Cryogenic CO 2 capture is considered as a promising CO 2 capture method due to its energy saving and environmental friendliness. The phase equilibrium analysis of CO 2 -mixtures at low temperature is crucial for the design and operation of a cryogenic system because it plays an important role in analysis of recovery and purity of the captured CO 2 . After removal of water and toxic gas, the main components in typical boiler gases are N 2 /CO 2 . Therefore, this paper evaluates the reliabilities of different cubic equations of state (EOS) and mixing rules for N 2 /CO 2 . The results show that Peng-Robinson (PR) and Soave-Redlich-Kwong (SRK) fit the experimental data well, PR combined with the van der Waals (vdW) mixing rule is more accurate than the other models. With temperature decrease, the accuracy of the model improves and the deviation of the N 2 vapor fraction is 0.43% at 220 K. Based on the selected calculation model, the thermodynamic properties of N 2 /CO 2 at low temperature are analyzed. According to the results, a new liquefaction combined with a desublimation system is proposed. The total recovery and purity of CO 2 production of the new system are satisfactory enough for engineering applications.
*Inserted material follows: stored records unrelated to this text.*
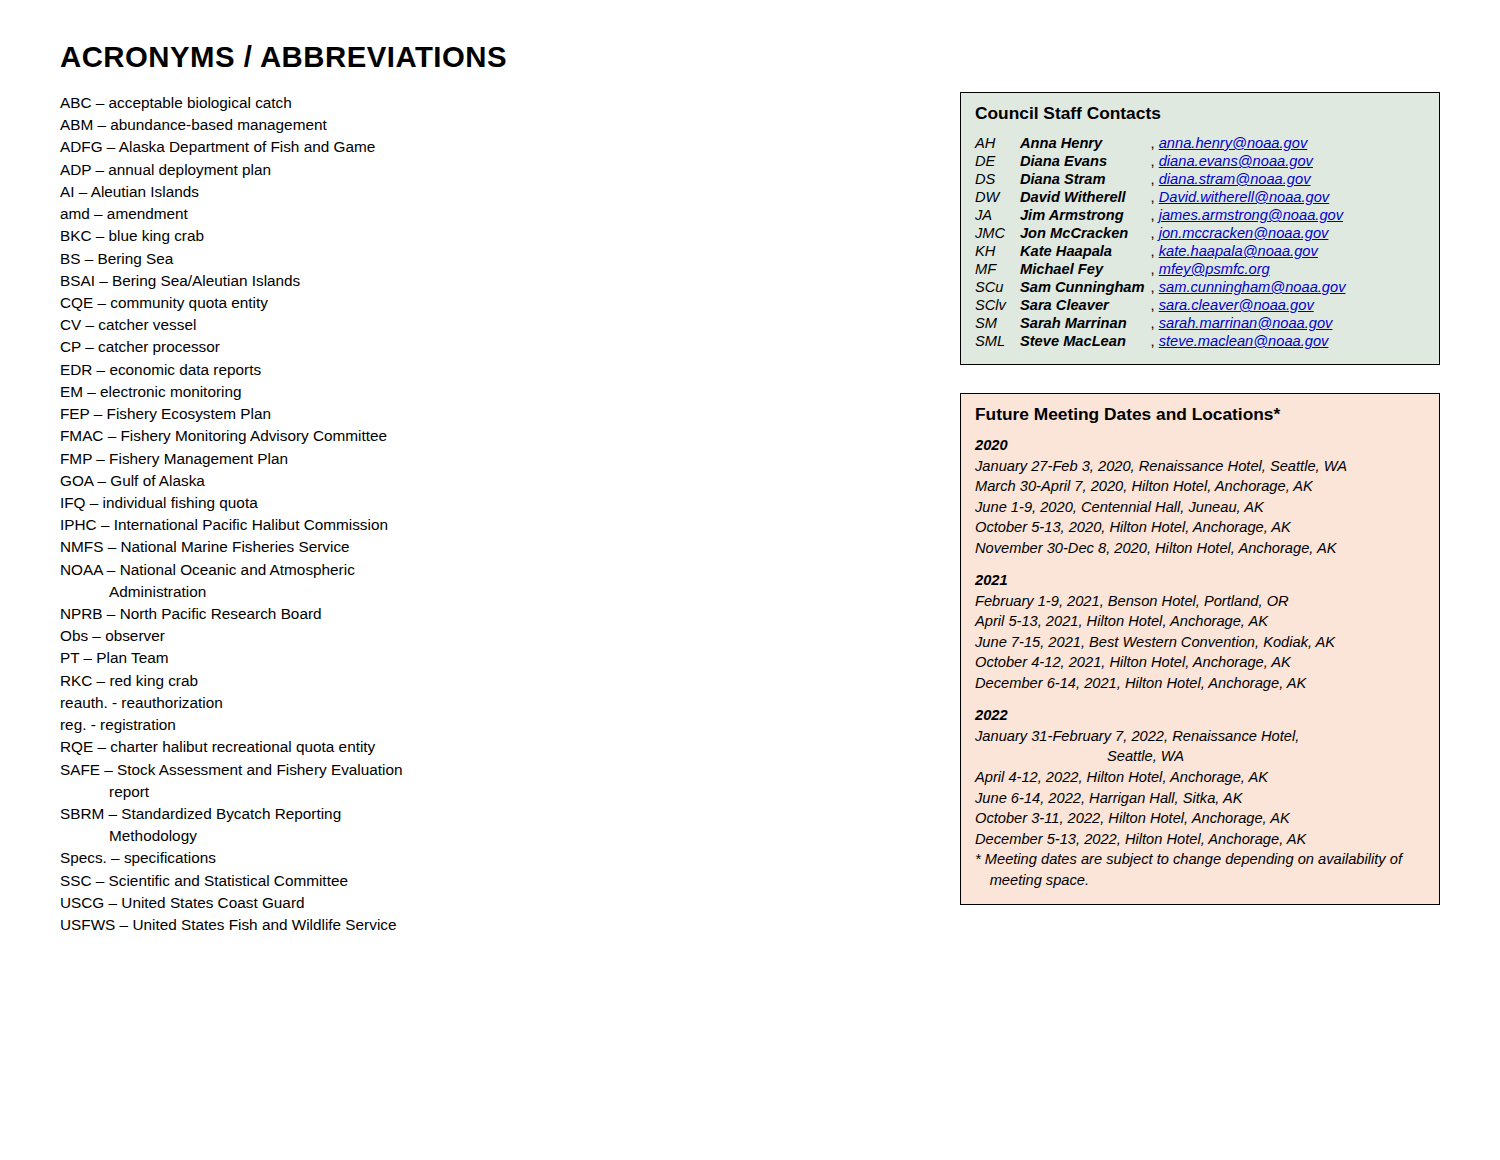ACRONYMS / ABBREVIATIONS
ABC – acceptable biological catch
ABM – abundance-based management
ADFG – Alaska Department of Fish and Game
ADP – annual deployment plan
AI – Aleutian Islands
amd – amendment
BKC – blue king crab
BS – Bering Sea
BSAI – Bering Sea/Aleutian Islands
CQE – community quota entity
CV – catcher vessel
CP – catcher processor
EDR – economic data reports
EM – electronic monitoring
FEP – Fishery Ecosystem Plan
FMAC – Fishery Monitoring Advisory Committee
FMP – Fishery Management Plan
GOA – Gulf of Alaska
IFQ – individual fishing quota
IPHC – International Pacific Halibut Commission
NMFS – National Marine Fisheries Service
NOAA – National Oceanic and AtmosphericAdministration
NPRB – North Pacific Research Board
Obs – observer
PT – Plan Team
RKC – red king crab
reauth. - reauthorization
reg. - registration
RQE – charter halibut recreational quota entity
SAFE – Stock Assessment and Fishery Evaluationreport
SBRM – Standardized Bycatch ReportingMethodology
Specs. – specifications
SSC – Scientific and Statistical Committee
USCG – United States Coast Guard
USFWS – United States Fish and Wildlife Service
Council Staff Contacts
| AH | Anna Henry | , anna.henry@noaa.gov |
| DE | Diana Evans | , diana.evans@noaa.gov |
| DS | Diana Stram | , diana.stram@noaa.gov |
| DW | David Witherell | , David.witherell@noaa.gov |
| JA | Jim Armstrong | , james.armstrong@noaa.gov |
| JMC | Jon McCracken | , jon.mccracken@noaa.gov |
| KH | Kate Haapala | , kate.haapala@noaa.gov |
| MF | Michael Fey | , mfey@psmfc.org |
| SCu | Sam Cunningham | , sam.cunningham@noaa.gov |
| SClv | Sara Cleaver | , sara.cleaver@noaa.gov |
| SM | Sarah Marrinan | , sarah.marrinan@noaa.gov |
| SML | Steve MacLean | , steve.maclean@noaa.gov |
Future Meeting Dates and Locations*
2020
January 27-Feb 3, 2020, Renaissance Hotel, Seattle, WA
March 30-April 7, 2020, Hilton Hotel, Anchorage, AK
June 1-9, 2020, Centennial Hall, Juneau, AK
October 5-13, 2020, Hilton Hotel, Anchorage, AK
November 30-Dec 8, 2020, Hilton Hotel, Anchorage, AK
2021
February 1-9, 2021, Benson Hotel, Portland, OR
April 5-13, 2021, Hilton Hotel, Anchorage, AK
June 7-15, 2021, Best Western Convention, Kodiak, AK
October 4-12, 2021, Hilton Hotel, Anchorage, AK
December 6-14, 2021, Hilton Hotel, Anchorage, AK
2022
January 31-February 7, 2022, Renaissance Hotel,Seattle, WA
April 4-12, 2022, Hilton Hotel, Anchorage, AK
June 6-14, 2022, Harrigan Hall, Sitka, AK
October 3-11, 2022, Hilton Hotel, Anchorage, AK
December 5-13, 2022, Hilton Hotel, Anchorage, AK
* Meeting dates are subject to change depending on availability ofmeeting space.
Additionally, the total energy required by the new system to capture the CO 2 is about 3.108 MJ·kg −1 CO 2 , which appears to be at least 9% lower than desublimation separation when the initial concentration of CO 2 is 40%.

Suggested Citation

  • Wenchao Yang & Shuhong Li & Xianliang Li & Yuanyuan Liang & Xiaosong Zhang, 2015. "Analysis of a New Liquefaction Combined with Desublimation System for CO 2 Separation Based on N 2 /CO 2 Phase Equilibrium," Energies, MDPI, vol. 8(9), pages 1-14, September.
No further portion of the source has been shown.